» **Exercise prompt**:
Output only the lines below from the one containing "right shoulder: (40, 103)" to the one containing "left shoulder: (118, 145)", exactly as written, both ends kept.

» **Source data**:

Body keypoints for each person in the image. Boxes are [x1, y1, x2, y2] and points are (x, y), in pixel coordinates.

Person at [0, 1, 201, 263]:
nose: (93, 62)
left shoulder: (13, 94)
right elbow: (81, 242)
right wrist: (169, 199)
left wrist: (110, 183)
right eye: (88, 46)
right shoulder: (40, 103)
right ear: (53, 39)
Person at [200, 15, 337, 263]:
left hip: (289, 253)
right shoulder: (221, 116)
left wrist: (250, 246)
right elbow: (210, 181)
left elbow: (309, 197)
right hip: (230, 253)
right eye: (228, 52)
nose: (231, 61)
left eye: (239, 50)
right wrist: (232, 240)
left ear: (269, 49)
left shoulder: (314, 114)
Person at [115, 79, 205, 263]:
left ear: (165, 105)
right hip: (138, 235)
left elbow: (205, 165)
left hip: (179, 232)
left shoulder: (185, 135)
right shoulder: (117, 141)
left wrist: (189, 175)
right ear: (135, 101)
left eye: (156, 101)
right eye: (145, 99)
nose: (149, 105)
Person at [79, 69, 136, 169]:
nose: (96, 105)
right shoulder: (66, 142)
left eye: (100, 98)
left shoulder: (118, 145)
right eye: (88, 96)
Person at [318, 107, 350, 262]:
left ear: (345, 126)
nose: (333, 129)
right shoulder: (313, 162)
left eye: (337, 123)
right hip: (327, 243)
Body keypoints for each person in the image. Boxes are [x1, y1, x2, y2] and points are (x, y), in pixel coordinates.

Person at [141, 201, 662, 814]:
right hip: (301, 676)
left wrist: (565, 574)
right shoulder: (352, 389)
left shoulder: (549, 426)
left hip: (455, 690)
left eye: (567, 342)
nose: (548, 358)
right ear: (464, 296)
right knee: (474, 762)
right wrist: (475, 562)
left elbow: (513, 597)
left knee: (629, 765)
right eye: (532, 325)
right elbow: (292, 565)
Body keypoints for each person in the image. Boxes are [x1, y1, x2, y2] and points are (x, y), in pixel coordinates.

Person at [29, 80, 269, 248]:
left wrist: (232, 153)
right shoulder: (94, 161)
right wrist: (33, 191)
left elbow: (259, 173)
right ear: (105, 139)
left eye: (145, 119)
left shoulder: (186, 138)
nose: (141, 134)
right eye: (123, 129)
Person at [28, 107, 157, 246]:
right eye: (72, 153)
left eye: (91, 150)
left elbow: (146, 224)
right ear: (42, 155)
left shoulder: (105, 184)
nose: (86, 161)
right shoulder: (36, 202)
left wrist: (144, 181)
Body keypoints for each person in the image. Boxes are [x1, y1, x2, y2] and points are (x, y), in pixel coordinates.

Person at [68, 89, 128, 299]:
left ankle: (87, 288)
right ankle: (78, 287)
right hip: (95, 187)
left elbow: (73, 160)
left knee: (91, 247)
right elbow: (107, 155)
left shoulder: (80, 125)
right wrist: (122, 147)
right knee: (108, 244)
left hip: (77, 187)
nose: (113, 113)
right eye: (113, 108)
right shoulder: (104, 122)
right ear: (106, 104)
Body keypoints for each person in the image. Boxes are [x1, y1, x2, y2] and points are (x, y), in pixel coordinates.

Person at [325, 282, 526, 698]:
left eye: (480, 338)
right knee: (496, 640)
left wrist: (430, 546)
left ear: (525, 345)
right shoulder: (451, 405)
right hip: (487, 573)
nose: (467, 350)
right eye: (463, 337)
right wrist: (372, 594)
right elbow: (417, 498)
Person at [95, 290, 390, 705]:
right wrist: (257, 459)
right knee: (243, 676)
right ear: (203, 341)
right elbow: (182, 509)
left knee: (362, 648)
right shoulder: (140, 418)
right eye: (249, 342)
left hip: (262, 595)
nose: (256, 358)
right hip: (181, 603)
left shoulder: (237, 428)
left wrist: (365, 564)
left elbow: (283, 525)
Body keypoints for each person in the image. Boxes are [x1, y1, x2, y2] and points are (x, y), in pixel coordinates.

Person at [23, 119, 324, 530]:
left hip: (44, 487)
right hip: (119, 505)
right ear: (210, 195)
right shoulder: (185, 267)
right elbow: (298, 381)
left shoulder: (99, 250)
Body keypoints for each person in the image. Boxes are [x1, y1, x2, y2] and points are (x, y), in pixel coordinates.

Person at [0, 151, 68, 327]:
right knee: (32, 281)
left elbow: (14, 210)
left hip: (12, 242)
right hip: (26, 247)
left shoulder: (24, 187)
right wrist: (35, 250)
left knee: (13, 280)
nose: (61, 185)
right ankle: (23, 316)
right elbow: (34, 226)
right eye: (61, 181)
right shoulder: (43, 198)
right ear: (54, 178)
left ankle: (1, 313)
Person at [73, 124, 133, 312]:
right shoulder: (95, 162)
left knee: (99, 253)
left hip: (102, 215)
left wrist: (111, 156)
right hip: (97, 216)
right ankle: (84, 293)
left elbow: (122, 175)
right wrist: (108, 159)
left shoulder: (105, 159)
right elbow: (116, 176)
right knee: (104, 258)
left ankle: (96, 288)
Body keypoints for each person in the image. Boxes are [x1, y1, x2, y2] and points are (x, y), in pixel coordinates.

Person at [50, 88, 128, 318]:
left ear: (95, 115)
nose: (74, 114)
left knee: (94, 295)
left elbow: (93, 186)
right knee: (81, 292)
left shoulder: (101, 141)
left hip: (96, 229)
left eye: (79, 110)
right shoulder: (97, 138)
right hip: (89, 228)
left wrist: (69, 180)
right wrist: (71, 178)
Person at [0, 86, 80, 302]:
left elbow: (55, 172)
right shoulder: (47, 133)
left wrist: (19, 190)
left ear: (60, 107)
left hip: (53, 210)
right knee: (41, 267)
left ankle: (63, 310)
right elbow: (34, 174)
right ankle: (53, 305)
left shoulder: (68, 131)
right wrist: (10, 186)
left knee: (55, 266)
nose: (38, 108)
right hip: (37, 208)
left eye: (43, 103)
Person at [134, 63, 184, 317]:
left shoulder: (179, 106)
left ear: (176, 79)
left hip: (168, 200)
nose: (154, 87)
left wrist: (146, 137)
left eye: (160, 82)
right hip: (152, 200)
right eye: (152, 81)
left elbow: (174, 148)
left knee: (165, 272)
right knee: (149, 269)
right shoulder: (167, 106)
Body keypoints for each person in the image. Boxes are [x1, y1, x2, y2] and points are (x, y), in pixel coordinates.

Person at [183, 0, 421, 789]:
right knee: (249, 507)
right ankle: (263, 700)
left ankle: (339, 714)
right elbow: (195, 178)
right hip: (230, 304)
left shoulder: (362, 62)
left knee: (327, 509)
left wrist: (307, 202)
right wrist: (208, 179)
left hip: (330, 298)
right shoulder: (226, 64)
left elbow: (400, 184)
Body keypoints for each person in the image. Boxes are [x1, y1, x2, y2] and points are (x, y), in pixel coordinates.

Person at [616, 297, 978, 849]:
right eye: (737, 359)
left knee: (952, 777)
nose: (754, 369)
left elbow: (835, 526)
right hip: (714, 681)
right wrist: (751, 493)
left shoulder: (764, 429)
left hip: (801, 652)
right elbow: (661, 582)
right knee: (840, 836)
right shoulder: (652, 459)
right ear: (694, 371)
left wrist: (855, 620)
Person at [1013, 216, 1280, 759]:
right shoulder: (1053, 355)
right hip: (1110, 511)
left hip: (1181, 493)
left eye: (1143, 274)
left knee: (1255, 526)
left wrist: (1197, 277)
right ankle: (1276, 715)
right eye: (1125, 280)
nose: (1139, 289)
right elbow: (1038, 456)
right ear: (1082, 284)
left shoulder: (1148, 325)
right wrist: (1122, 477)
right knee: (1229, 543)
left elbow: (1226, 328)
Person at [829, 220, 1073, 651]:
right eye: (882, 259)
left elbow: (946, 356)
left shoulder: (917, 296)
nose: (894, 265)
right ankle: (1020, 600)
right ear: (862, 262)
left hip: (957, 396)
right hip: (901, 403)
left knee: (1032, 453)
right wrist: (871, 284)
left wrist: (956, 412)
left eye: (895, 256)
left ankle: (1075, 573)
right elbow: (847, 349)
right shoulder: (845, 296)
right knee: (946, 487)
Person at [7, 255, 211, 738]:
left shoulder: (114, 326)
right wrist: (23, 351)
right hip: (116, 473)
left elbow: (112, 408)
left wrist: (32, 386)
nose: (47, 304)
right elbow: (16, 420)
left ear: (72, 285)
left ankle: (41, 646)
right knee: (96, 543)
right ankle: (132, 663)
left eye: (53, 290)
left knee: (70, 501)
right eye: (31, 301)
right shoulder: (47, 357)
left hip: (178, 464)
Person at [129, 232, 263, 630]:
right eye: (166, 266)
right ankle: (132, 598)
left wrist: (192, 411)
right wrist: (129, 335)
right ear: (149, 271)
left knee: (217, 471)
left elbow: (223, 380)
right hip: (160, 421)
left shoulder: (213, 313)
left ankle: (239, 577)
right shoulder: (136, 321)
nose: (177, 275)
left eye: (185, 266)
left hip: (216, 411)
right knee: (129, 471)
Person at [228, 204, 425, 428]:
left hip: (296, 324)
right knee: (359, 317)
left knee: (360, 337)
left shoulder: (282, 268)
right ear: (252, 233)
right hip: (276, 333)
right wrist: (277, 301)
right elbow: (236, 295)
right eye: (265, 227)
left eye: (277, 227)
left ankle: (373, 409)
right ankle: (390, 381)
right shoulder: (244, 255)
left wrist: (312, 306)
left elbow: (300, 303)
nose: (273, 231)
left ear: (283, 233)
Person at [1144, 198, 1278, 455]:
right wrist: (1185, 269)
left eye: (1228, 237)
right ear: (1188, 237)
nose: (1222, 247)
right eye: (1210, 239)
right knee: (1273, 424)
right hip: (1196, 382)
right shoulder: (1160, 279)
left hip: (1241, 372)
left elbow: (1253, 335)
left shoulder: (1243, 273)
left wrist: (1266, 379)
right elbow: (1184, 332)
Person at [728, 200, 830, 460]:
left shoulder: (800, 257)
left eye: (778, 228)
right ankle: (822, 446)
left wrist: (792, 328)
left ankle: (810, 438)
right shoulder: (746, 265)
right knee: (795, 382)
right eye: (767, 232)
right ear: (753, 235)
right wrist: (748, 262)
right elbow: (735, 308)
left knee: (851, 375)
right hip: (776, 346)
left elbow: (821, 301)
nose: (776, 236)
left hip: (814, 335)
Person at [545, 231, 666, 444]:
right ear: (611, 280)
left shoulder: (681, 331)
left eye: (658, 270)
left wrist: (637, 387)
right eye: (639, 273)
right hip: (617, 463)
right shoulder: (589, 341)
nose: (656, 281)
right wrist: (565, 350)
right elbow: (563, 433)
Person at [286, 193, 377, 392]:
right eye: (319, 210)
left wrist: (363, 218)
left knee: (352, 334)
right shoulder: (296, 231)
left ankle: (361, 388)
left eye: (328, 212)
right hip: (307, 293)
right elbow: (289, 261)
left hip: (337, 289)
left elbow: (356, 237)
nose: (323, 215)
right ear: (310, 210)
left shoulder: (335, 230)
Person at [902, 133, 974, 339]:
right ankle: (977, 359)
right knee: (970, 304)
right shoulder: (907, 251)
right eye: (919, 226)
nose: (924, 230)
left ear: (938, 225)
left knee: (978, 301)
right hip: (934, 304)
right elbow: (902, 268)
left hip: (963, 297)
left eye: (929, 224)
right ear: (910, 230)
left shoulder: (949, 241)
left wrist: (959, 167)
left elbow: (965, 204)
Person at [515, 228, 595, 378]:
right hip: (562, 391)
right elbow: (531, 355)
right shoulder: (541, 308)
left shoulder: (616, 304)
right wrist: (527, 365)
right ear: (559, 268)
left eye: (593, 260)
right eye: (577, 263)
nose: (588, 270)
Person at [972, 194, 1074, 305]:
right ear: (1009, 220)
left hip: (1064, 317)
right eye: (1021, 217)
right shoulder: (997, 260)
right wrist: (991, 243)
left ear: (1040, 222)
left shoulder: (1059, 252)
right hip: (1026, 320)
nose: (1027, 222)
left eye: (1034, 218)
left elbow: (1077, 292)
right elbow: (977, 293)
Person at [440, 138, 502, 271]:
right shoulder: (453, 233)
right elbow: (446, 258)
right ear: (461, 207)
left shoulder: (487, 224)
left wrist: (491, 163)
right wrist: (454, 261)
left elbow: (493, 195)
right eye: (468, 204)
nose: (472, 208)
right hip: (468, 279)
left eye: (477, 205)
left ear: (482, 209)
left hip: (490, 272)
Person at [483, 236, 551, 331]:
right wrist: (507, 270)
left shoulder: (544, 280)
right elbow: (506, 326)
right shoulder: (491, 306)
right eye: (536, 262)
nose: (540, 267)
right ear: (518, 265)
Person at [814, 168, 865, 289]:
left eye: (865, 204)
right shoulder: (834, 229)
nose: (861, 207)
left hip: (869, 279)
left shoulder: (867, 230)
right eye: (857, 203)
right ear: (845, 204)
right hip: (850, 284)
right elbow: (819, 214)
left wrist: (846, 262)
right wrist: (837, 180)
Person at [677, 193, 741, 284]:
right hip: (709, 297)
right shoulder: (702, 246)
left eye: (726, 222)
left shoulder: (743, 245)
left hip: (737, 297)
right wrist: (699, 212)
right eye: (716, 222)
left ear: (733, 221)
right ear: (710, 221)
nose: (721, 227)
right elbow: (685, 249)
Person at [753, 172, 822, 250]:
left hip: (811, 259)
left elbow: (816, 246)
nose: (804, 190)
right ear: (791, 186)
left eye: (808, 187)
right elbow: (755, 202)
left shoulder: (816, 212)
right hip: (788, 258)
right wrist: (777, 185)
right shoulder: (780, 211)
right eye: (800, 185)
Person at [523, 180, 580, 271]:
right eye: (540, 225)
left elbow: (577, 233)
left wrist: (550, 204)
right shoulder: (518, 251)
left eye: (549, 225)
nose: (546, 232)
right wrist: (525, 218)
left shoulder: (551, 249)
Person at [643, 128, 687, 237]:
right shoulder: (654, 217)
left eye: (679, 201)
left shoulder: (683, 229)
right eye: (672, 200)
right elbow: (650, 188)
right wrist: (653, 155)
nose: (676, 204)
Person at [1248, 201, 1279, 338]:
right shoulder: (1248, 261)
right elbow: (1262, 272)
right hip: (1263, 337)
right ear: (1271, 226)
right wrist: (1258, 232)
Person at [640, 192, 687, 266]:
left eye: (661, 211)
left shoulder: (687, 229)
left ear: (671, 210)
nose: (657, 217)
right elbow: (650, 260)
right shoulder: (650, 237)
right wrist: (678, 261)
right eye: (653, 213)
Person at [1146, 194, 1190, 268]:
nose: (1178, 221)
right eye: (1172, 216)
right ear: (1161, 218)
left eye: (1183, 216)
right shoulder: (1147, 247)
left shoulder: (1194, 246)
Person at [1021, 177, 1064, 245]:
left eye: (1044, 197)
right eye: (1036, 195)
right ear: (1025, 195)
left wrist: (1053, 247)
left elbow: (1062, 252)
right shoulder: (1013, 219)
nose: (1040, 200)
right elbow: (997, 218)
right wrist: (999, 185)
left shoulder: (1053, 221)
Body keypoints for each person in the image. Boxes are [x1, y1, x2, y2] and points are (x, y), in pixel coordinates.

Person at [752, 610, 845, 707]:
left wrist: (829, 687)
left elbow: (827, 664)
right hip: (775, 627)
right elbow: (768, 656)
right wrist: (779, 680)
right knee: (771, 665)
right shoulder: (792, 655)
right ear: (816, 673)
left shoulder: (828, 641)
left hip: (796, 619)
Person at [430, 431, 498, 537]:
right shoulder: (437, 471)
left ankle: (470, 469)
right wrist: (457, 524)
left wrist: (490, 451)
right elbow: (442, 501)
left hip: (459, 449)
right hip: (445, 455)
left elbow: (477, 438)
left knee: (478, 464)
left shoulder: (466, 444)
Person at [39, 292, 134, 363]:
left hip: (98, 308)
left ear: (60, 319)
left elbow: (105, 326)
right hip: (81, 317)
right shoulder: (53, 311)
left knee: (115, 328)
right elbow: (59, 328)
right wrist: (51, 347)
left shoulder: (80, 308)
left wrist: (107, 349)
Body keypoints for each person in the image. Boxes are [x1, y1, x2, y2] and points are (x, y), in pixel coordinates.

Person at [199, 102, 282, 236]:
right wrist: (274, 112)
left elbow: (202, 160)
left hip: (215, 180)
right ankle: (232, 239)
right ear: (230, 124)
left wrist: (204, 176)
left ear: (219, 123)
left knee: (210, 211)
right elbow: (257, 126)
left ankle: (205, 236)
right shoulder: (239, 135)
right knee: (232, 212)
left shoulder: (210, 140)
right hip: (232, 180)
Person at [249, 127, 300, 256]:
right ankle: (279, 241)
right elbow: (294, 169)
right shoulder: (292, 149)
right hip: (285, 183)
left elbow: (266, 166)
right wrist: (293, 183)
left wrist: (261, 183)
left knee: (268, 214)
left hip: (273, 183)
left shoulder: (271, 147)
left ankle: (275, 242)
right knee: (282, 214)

» **Task output**:
right shoulder: (40, 103)
right ear: (53, 39)
Person at [200, 15, 337, 263]:
left hip: (289, 253)
right shoulder: (221, 116)
left wrist: (250, 246)
right elbow: (210, 181)
left elbow: (309, 197)
right hip: (230, 253)
right eye: (228, 52)
nose: (231, 61)
left eye: (239, 50)
right wrist: (232, 240)
left ear: (269, 49)
left shoulder: (314, 114)
Person at [115, 79, 205, 263]:
left ear: (165, 105)
right hip: (138, 235)
left elbow: (205, 165)
left hip: (179, 232)
left shoulder: (185, 135)
right shoulder: (117, 141)
left wrist: (189, 175)
right ear: (135, 101)
left eye: (156, 101)
right eye: (145, 99)
nose: (149, 105)
Person at [79, 69, 136, 169]:
nose: (96, 105)
right shoulder: (66, 142)
left eye: (100, 98)
left shoulder: (118, 145)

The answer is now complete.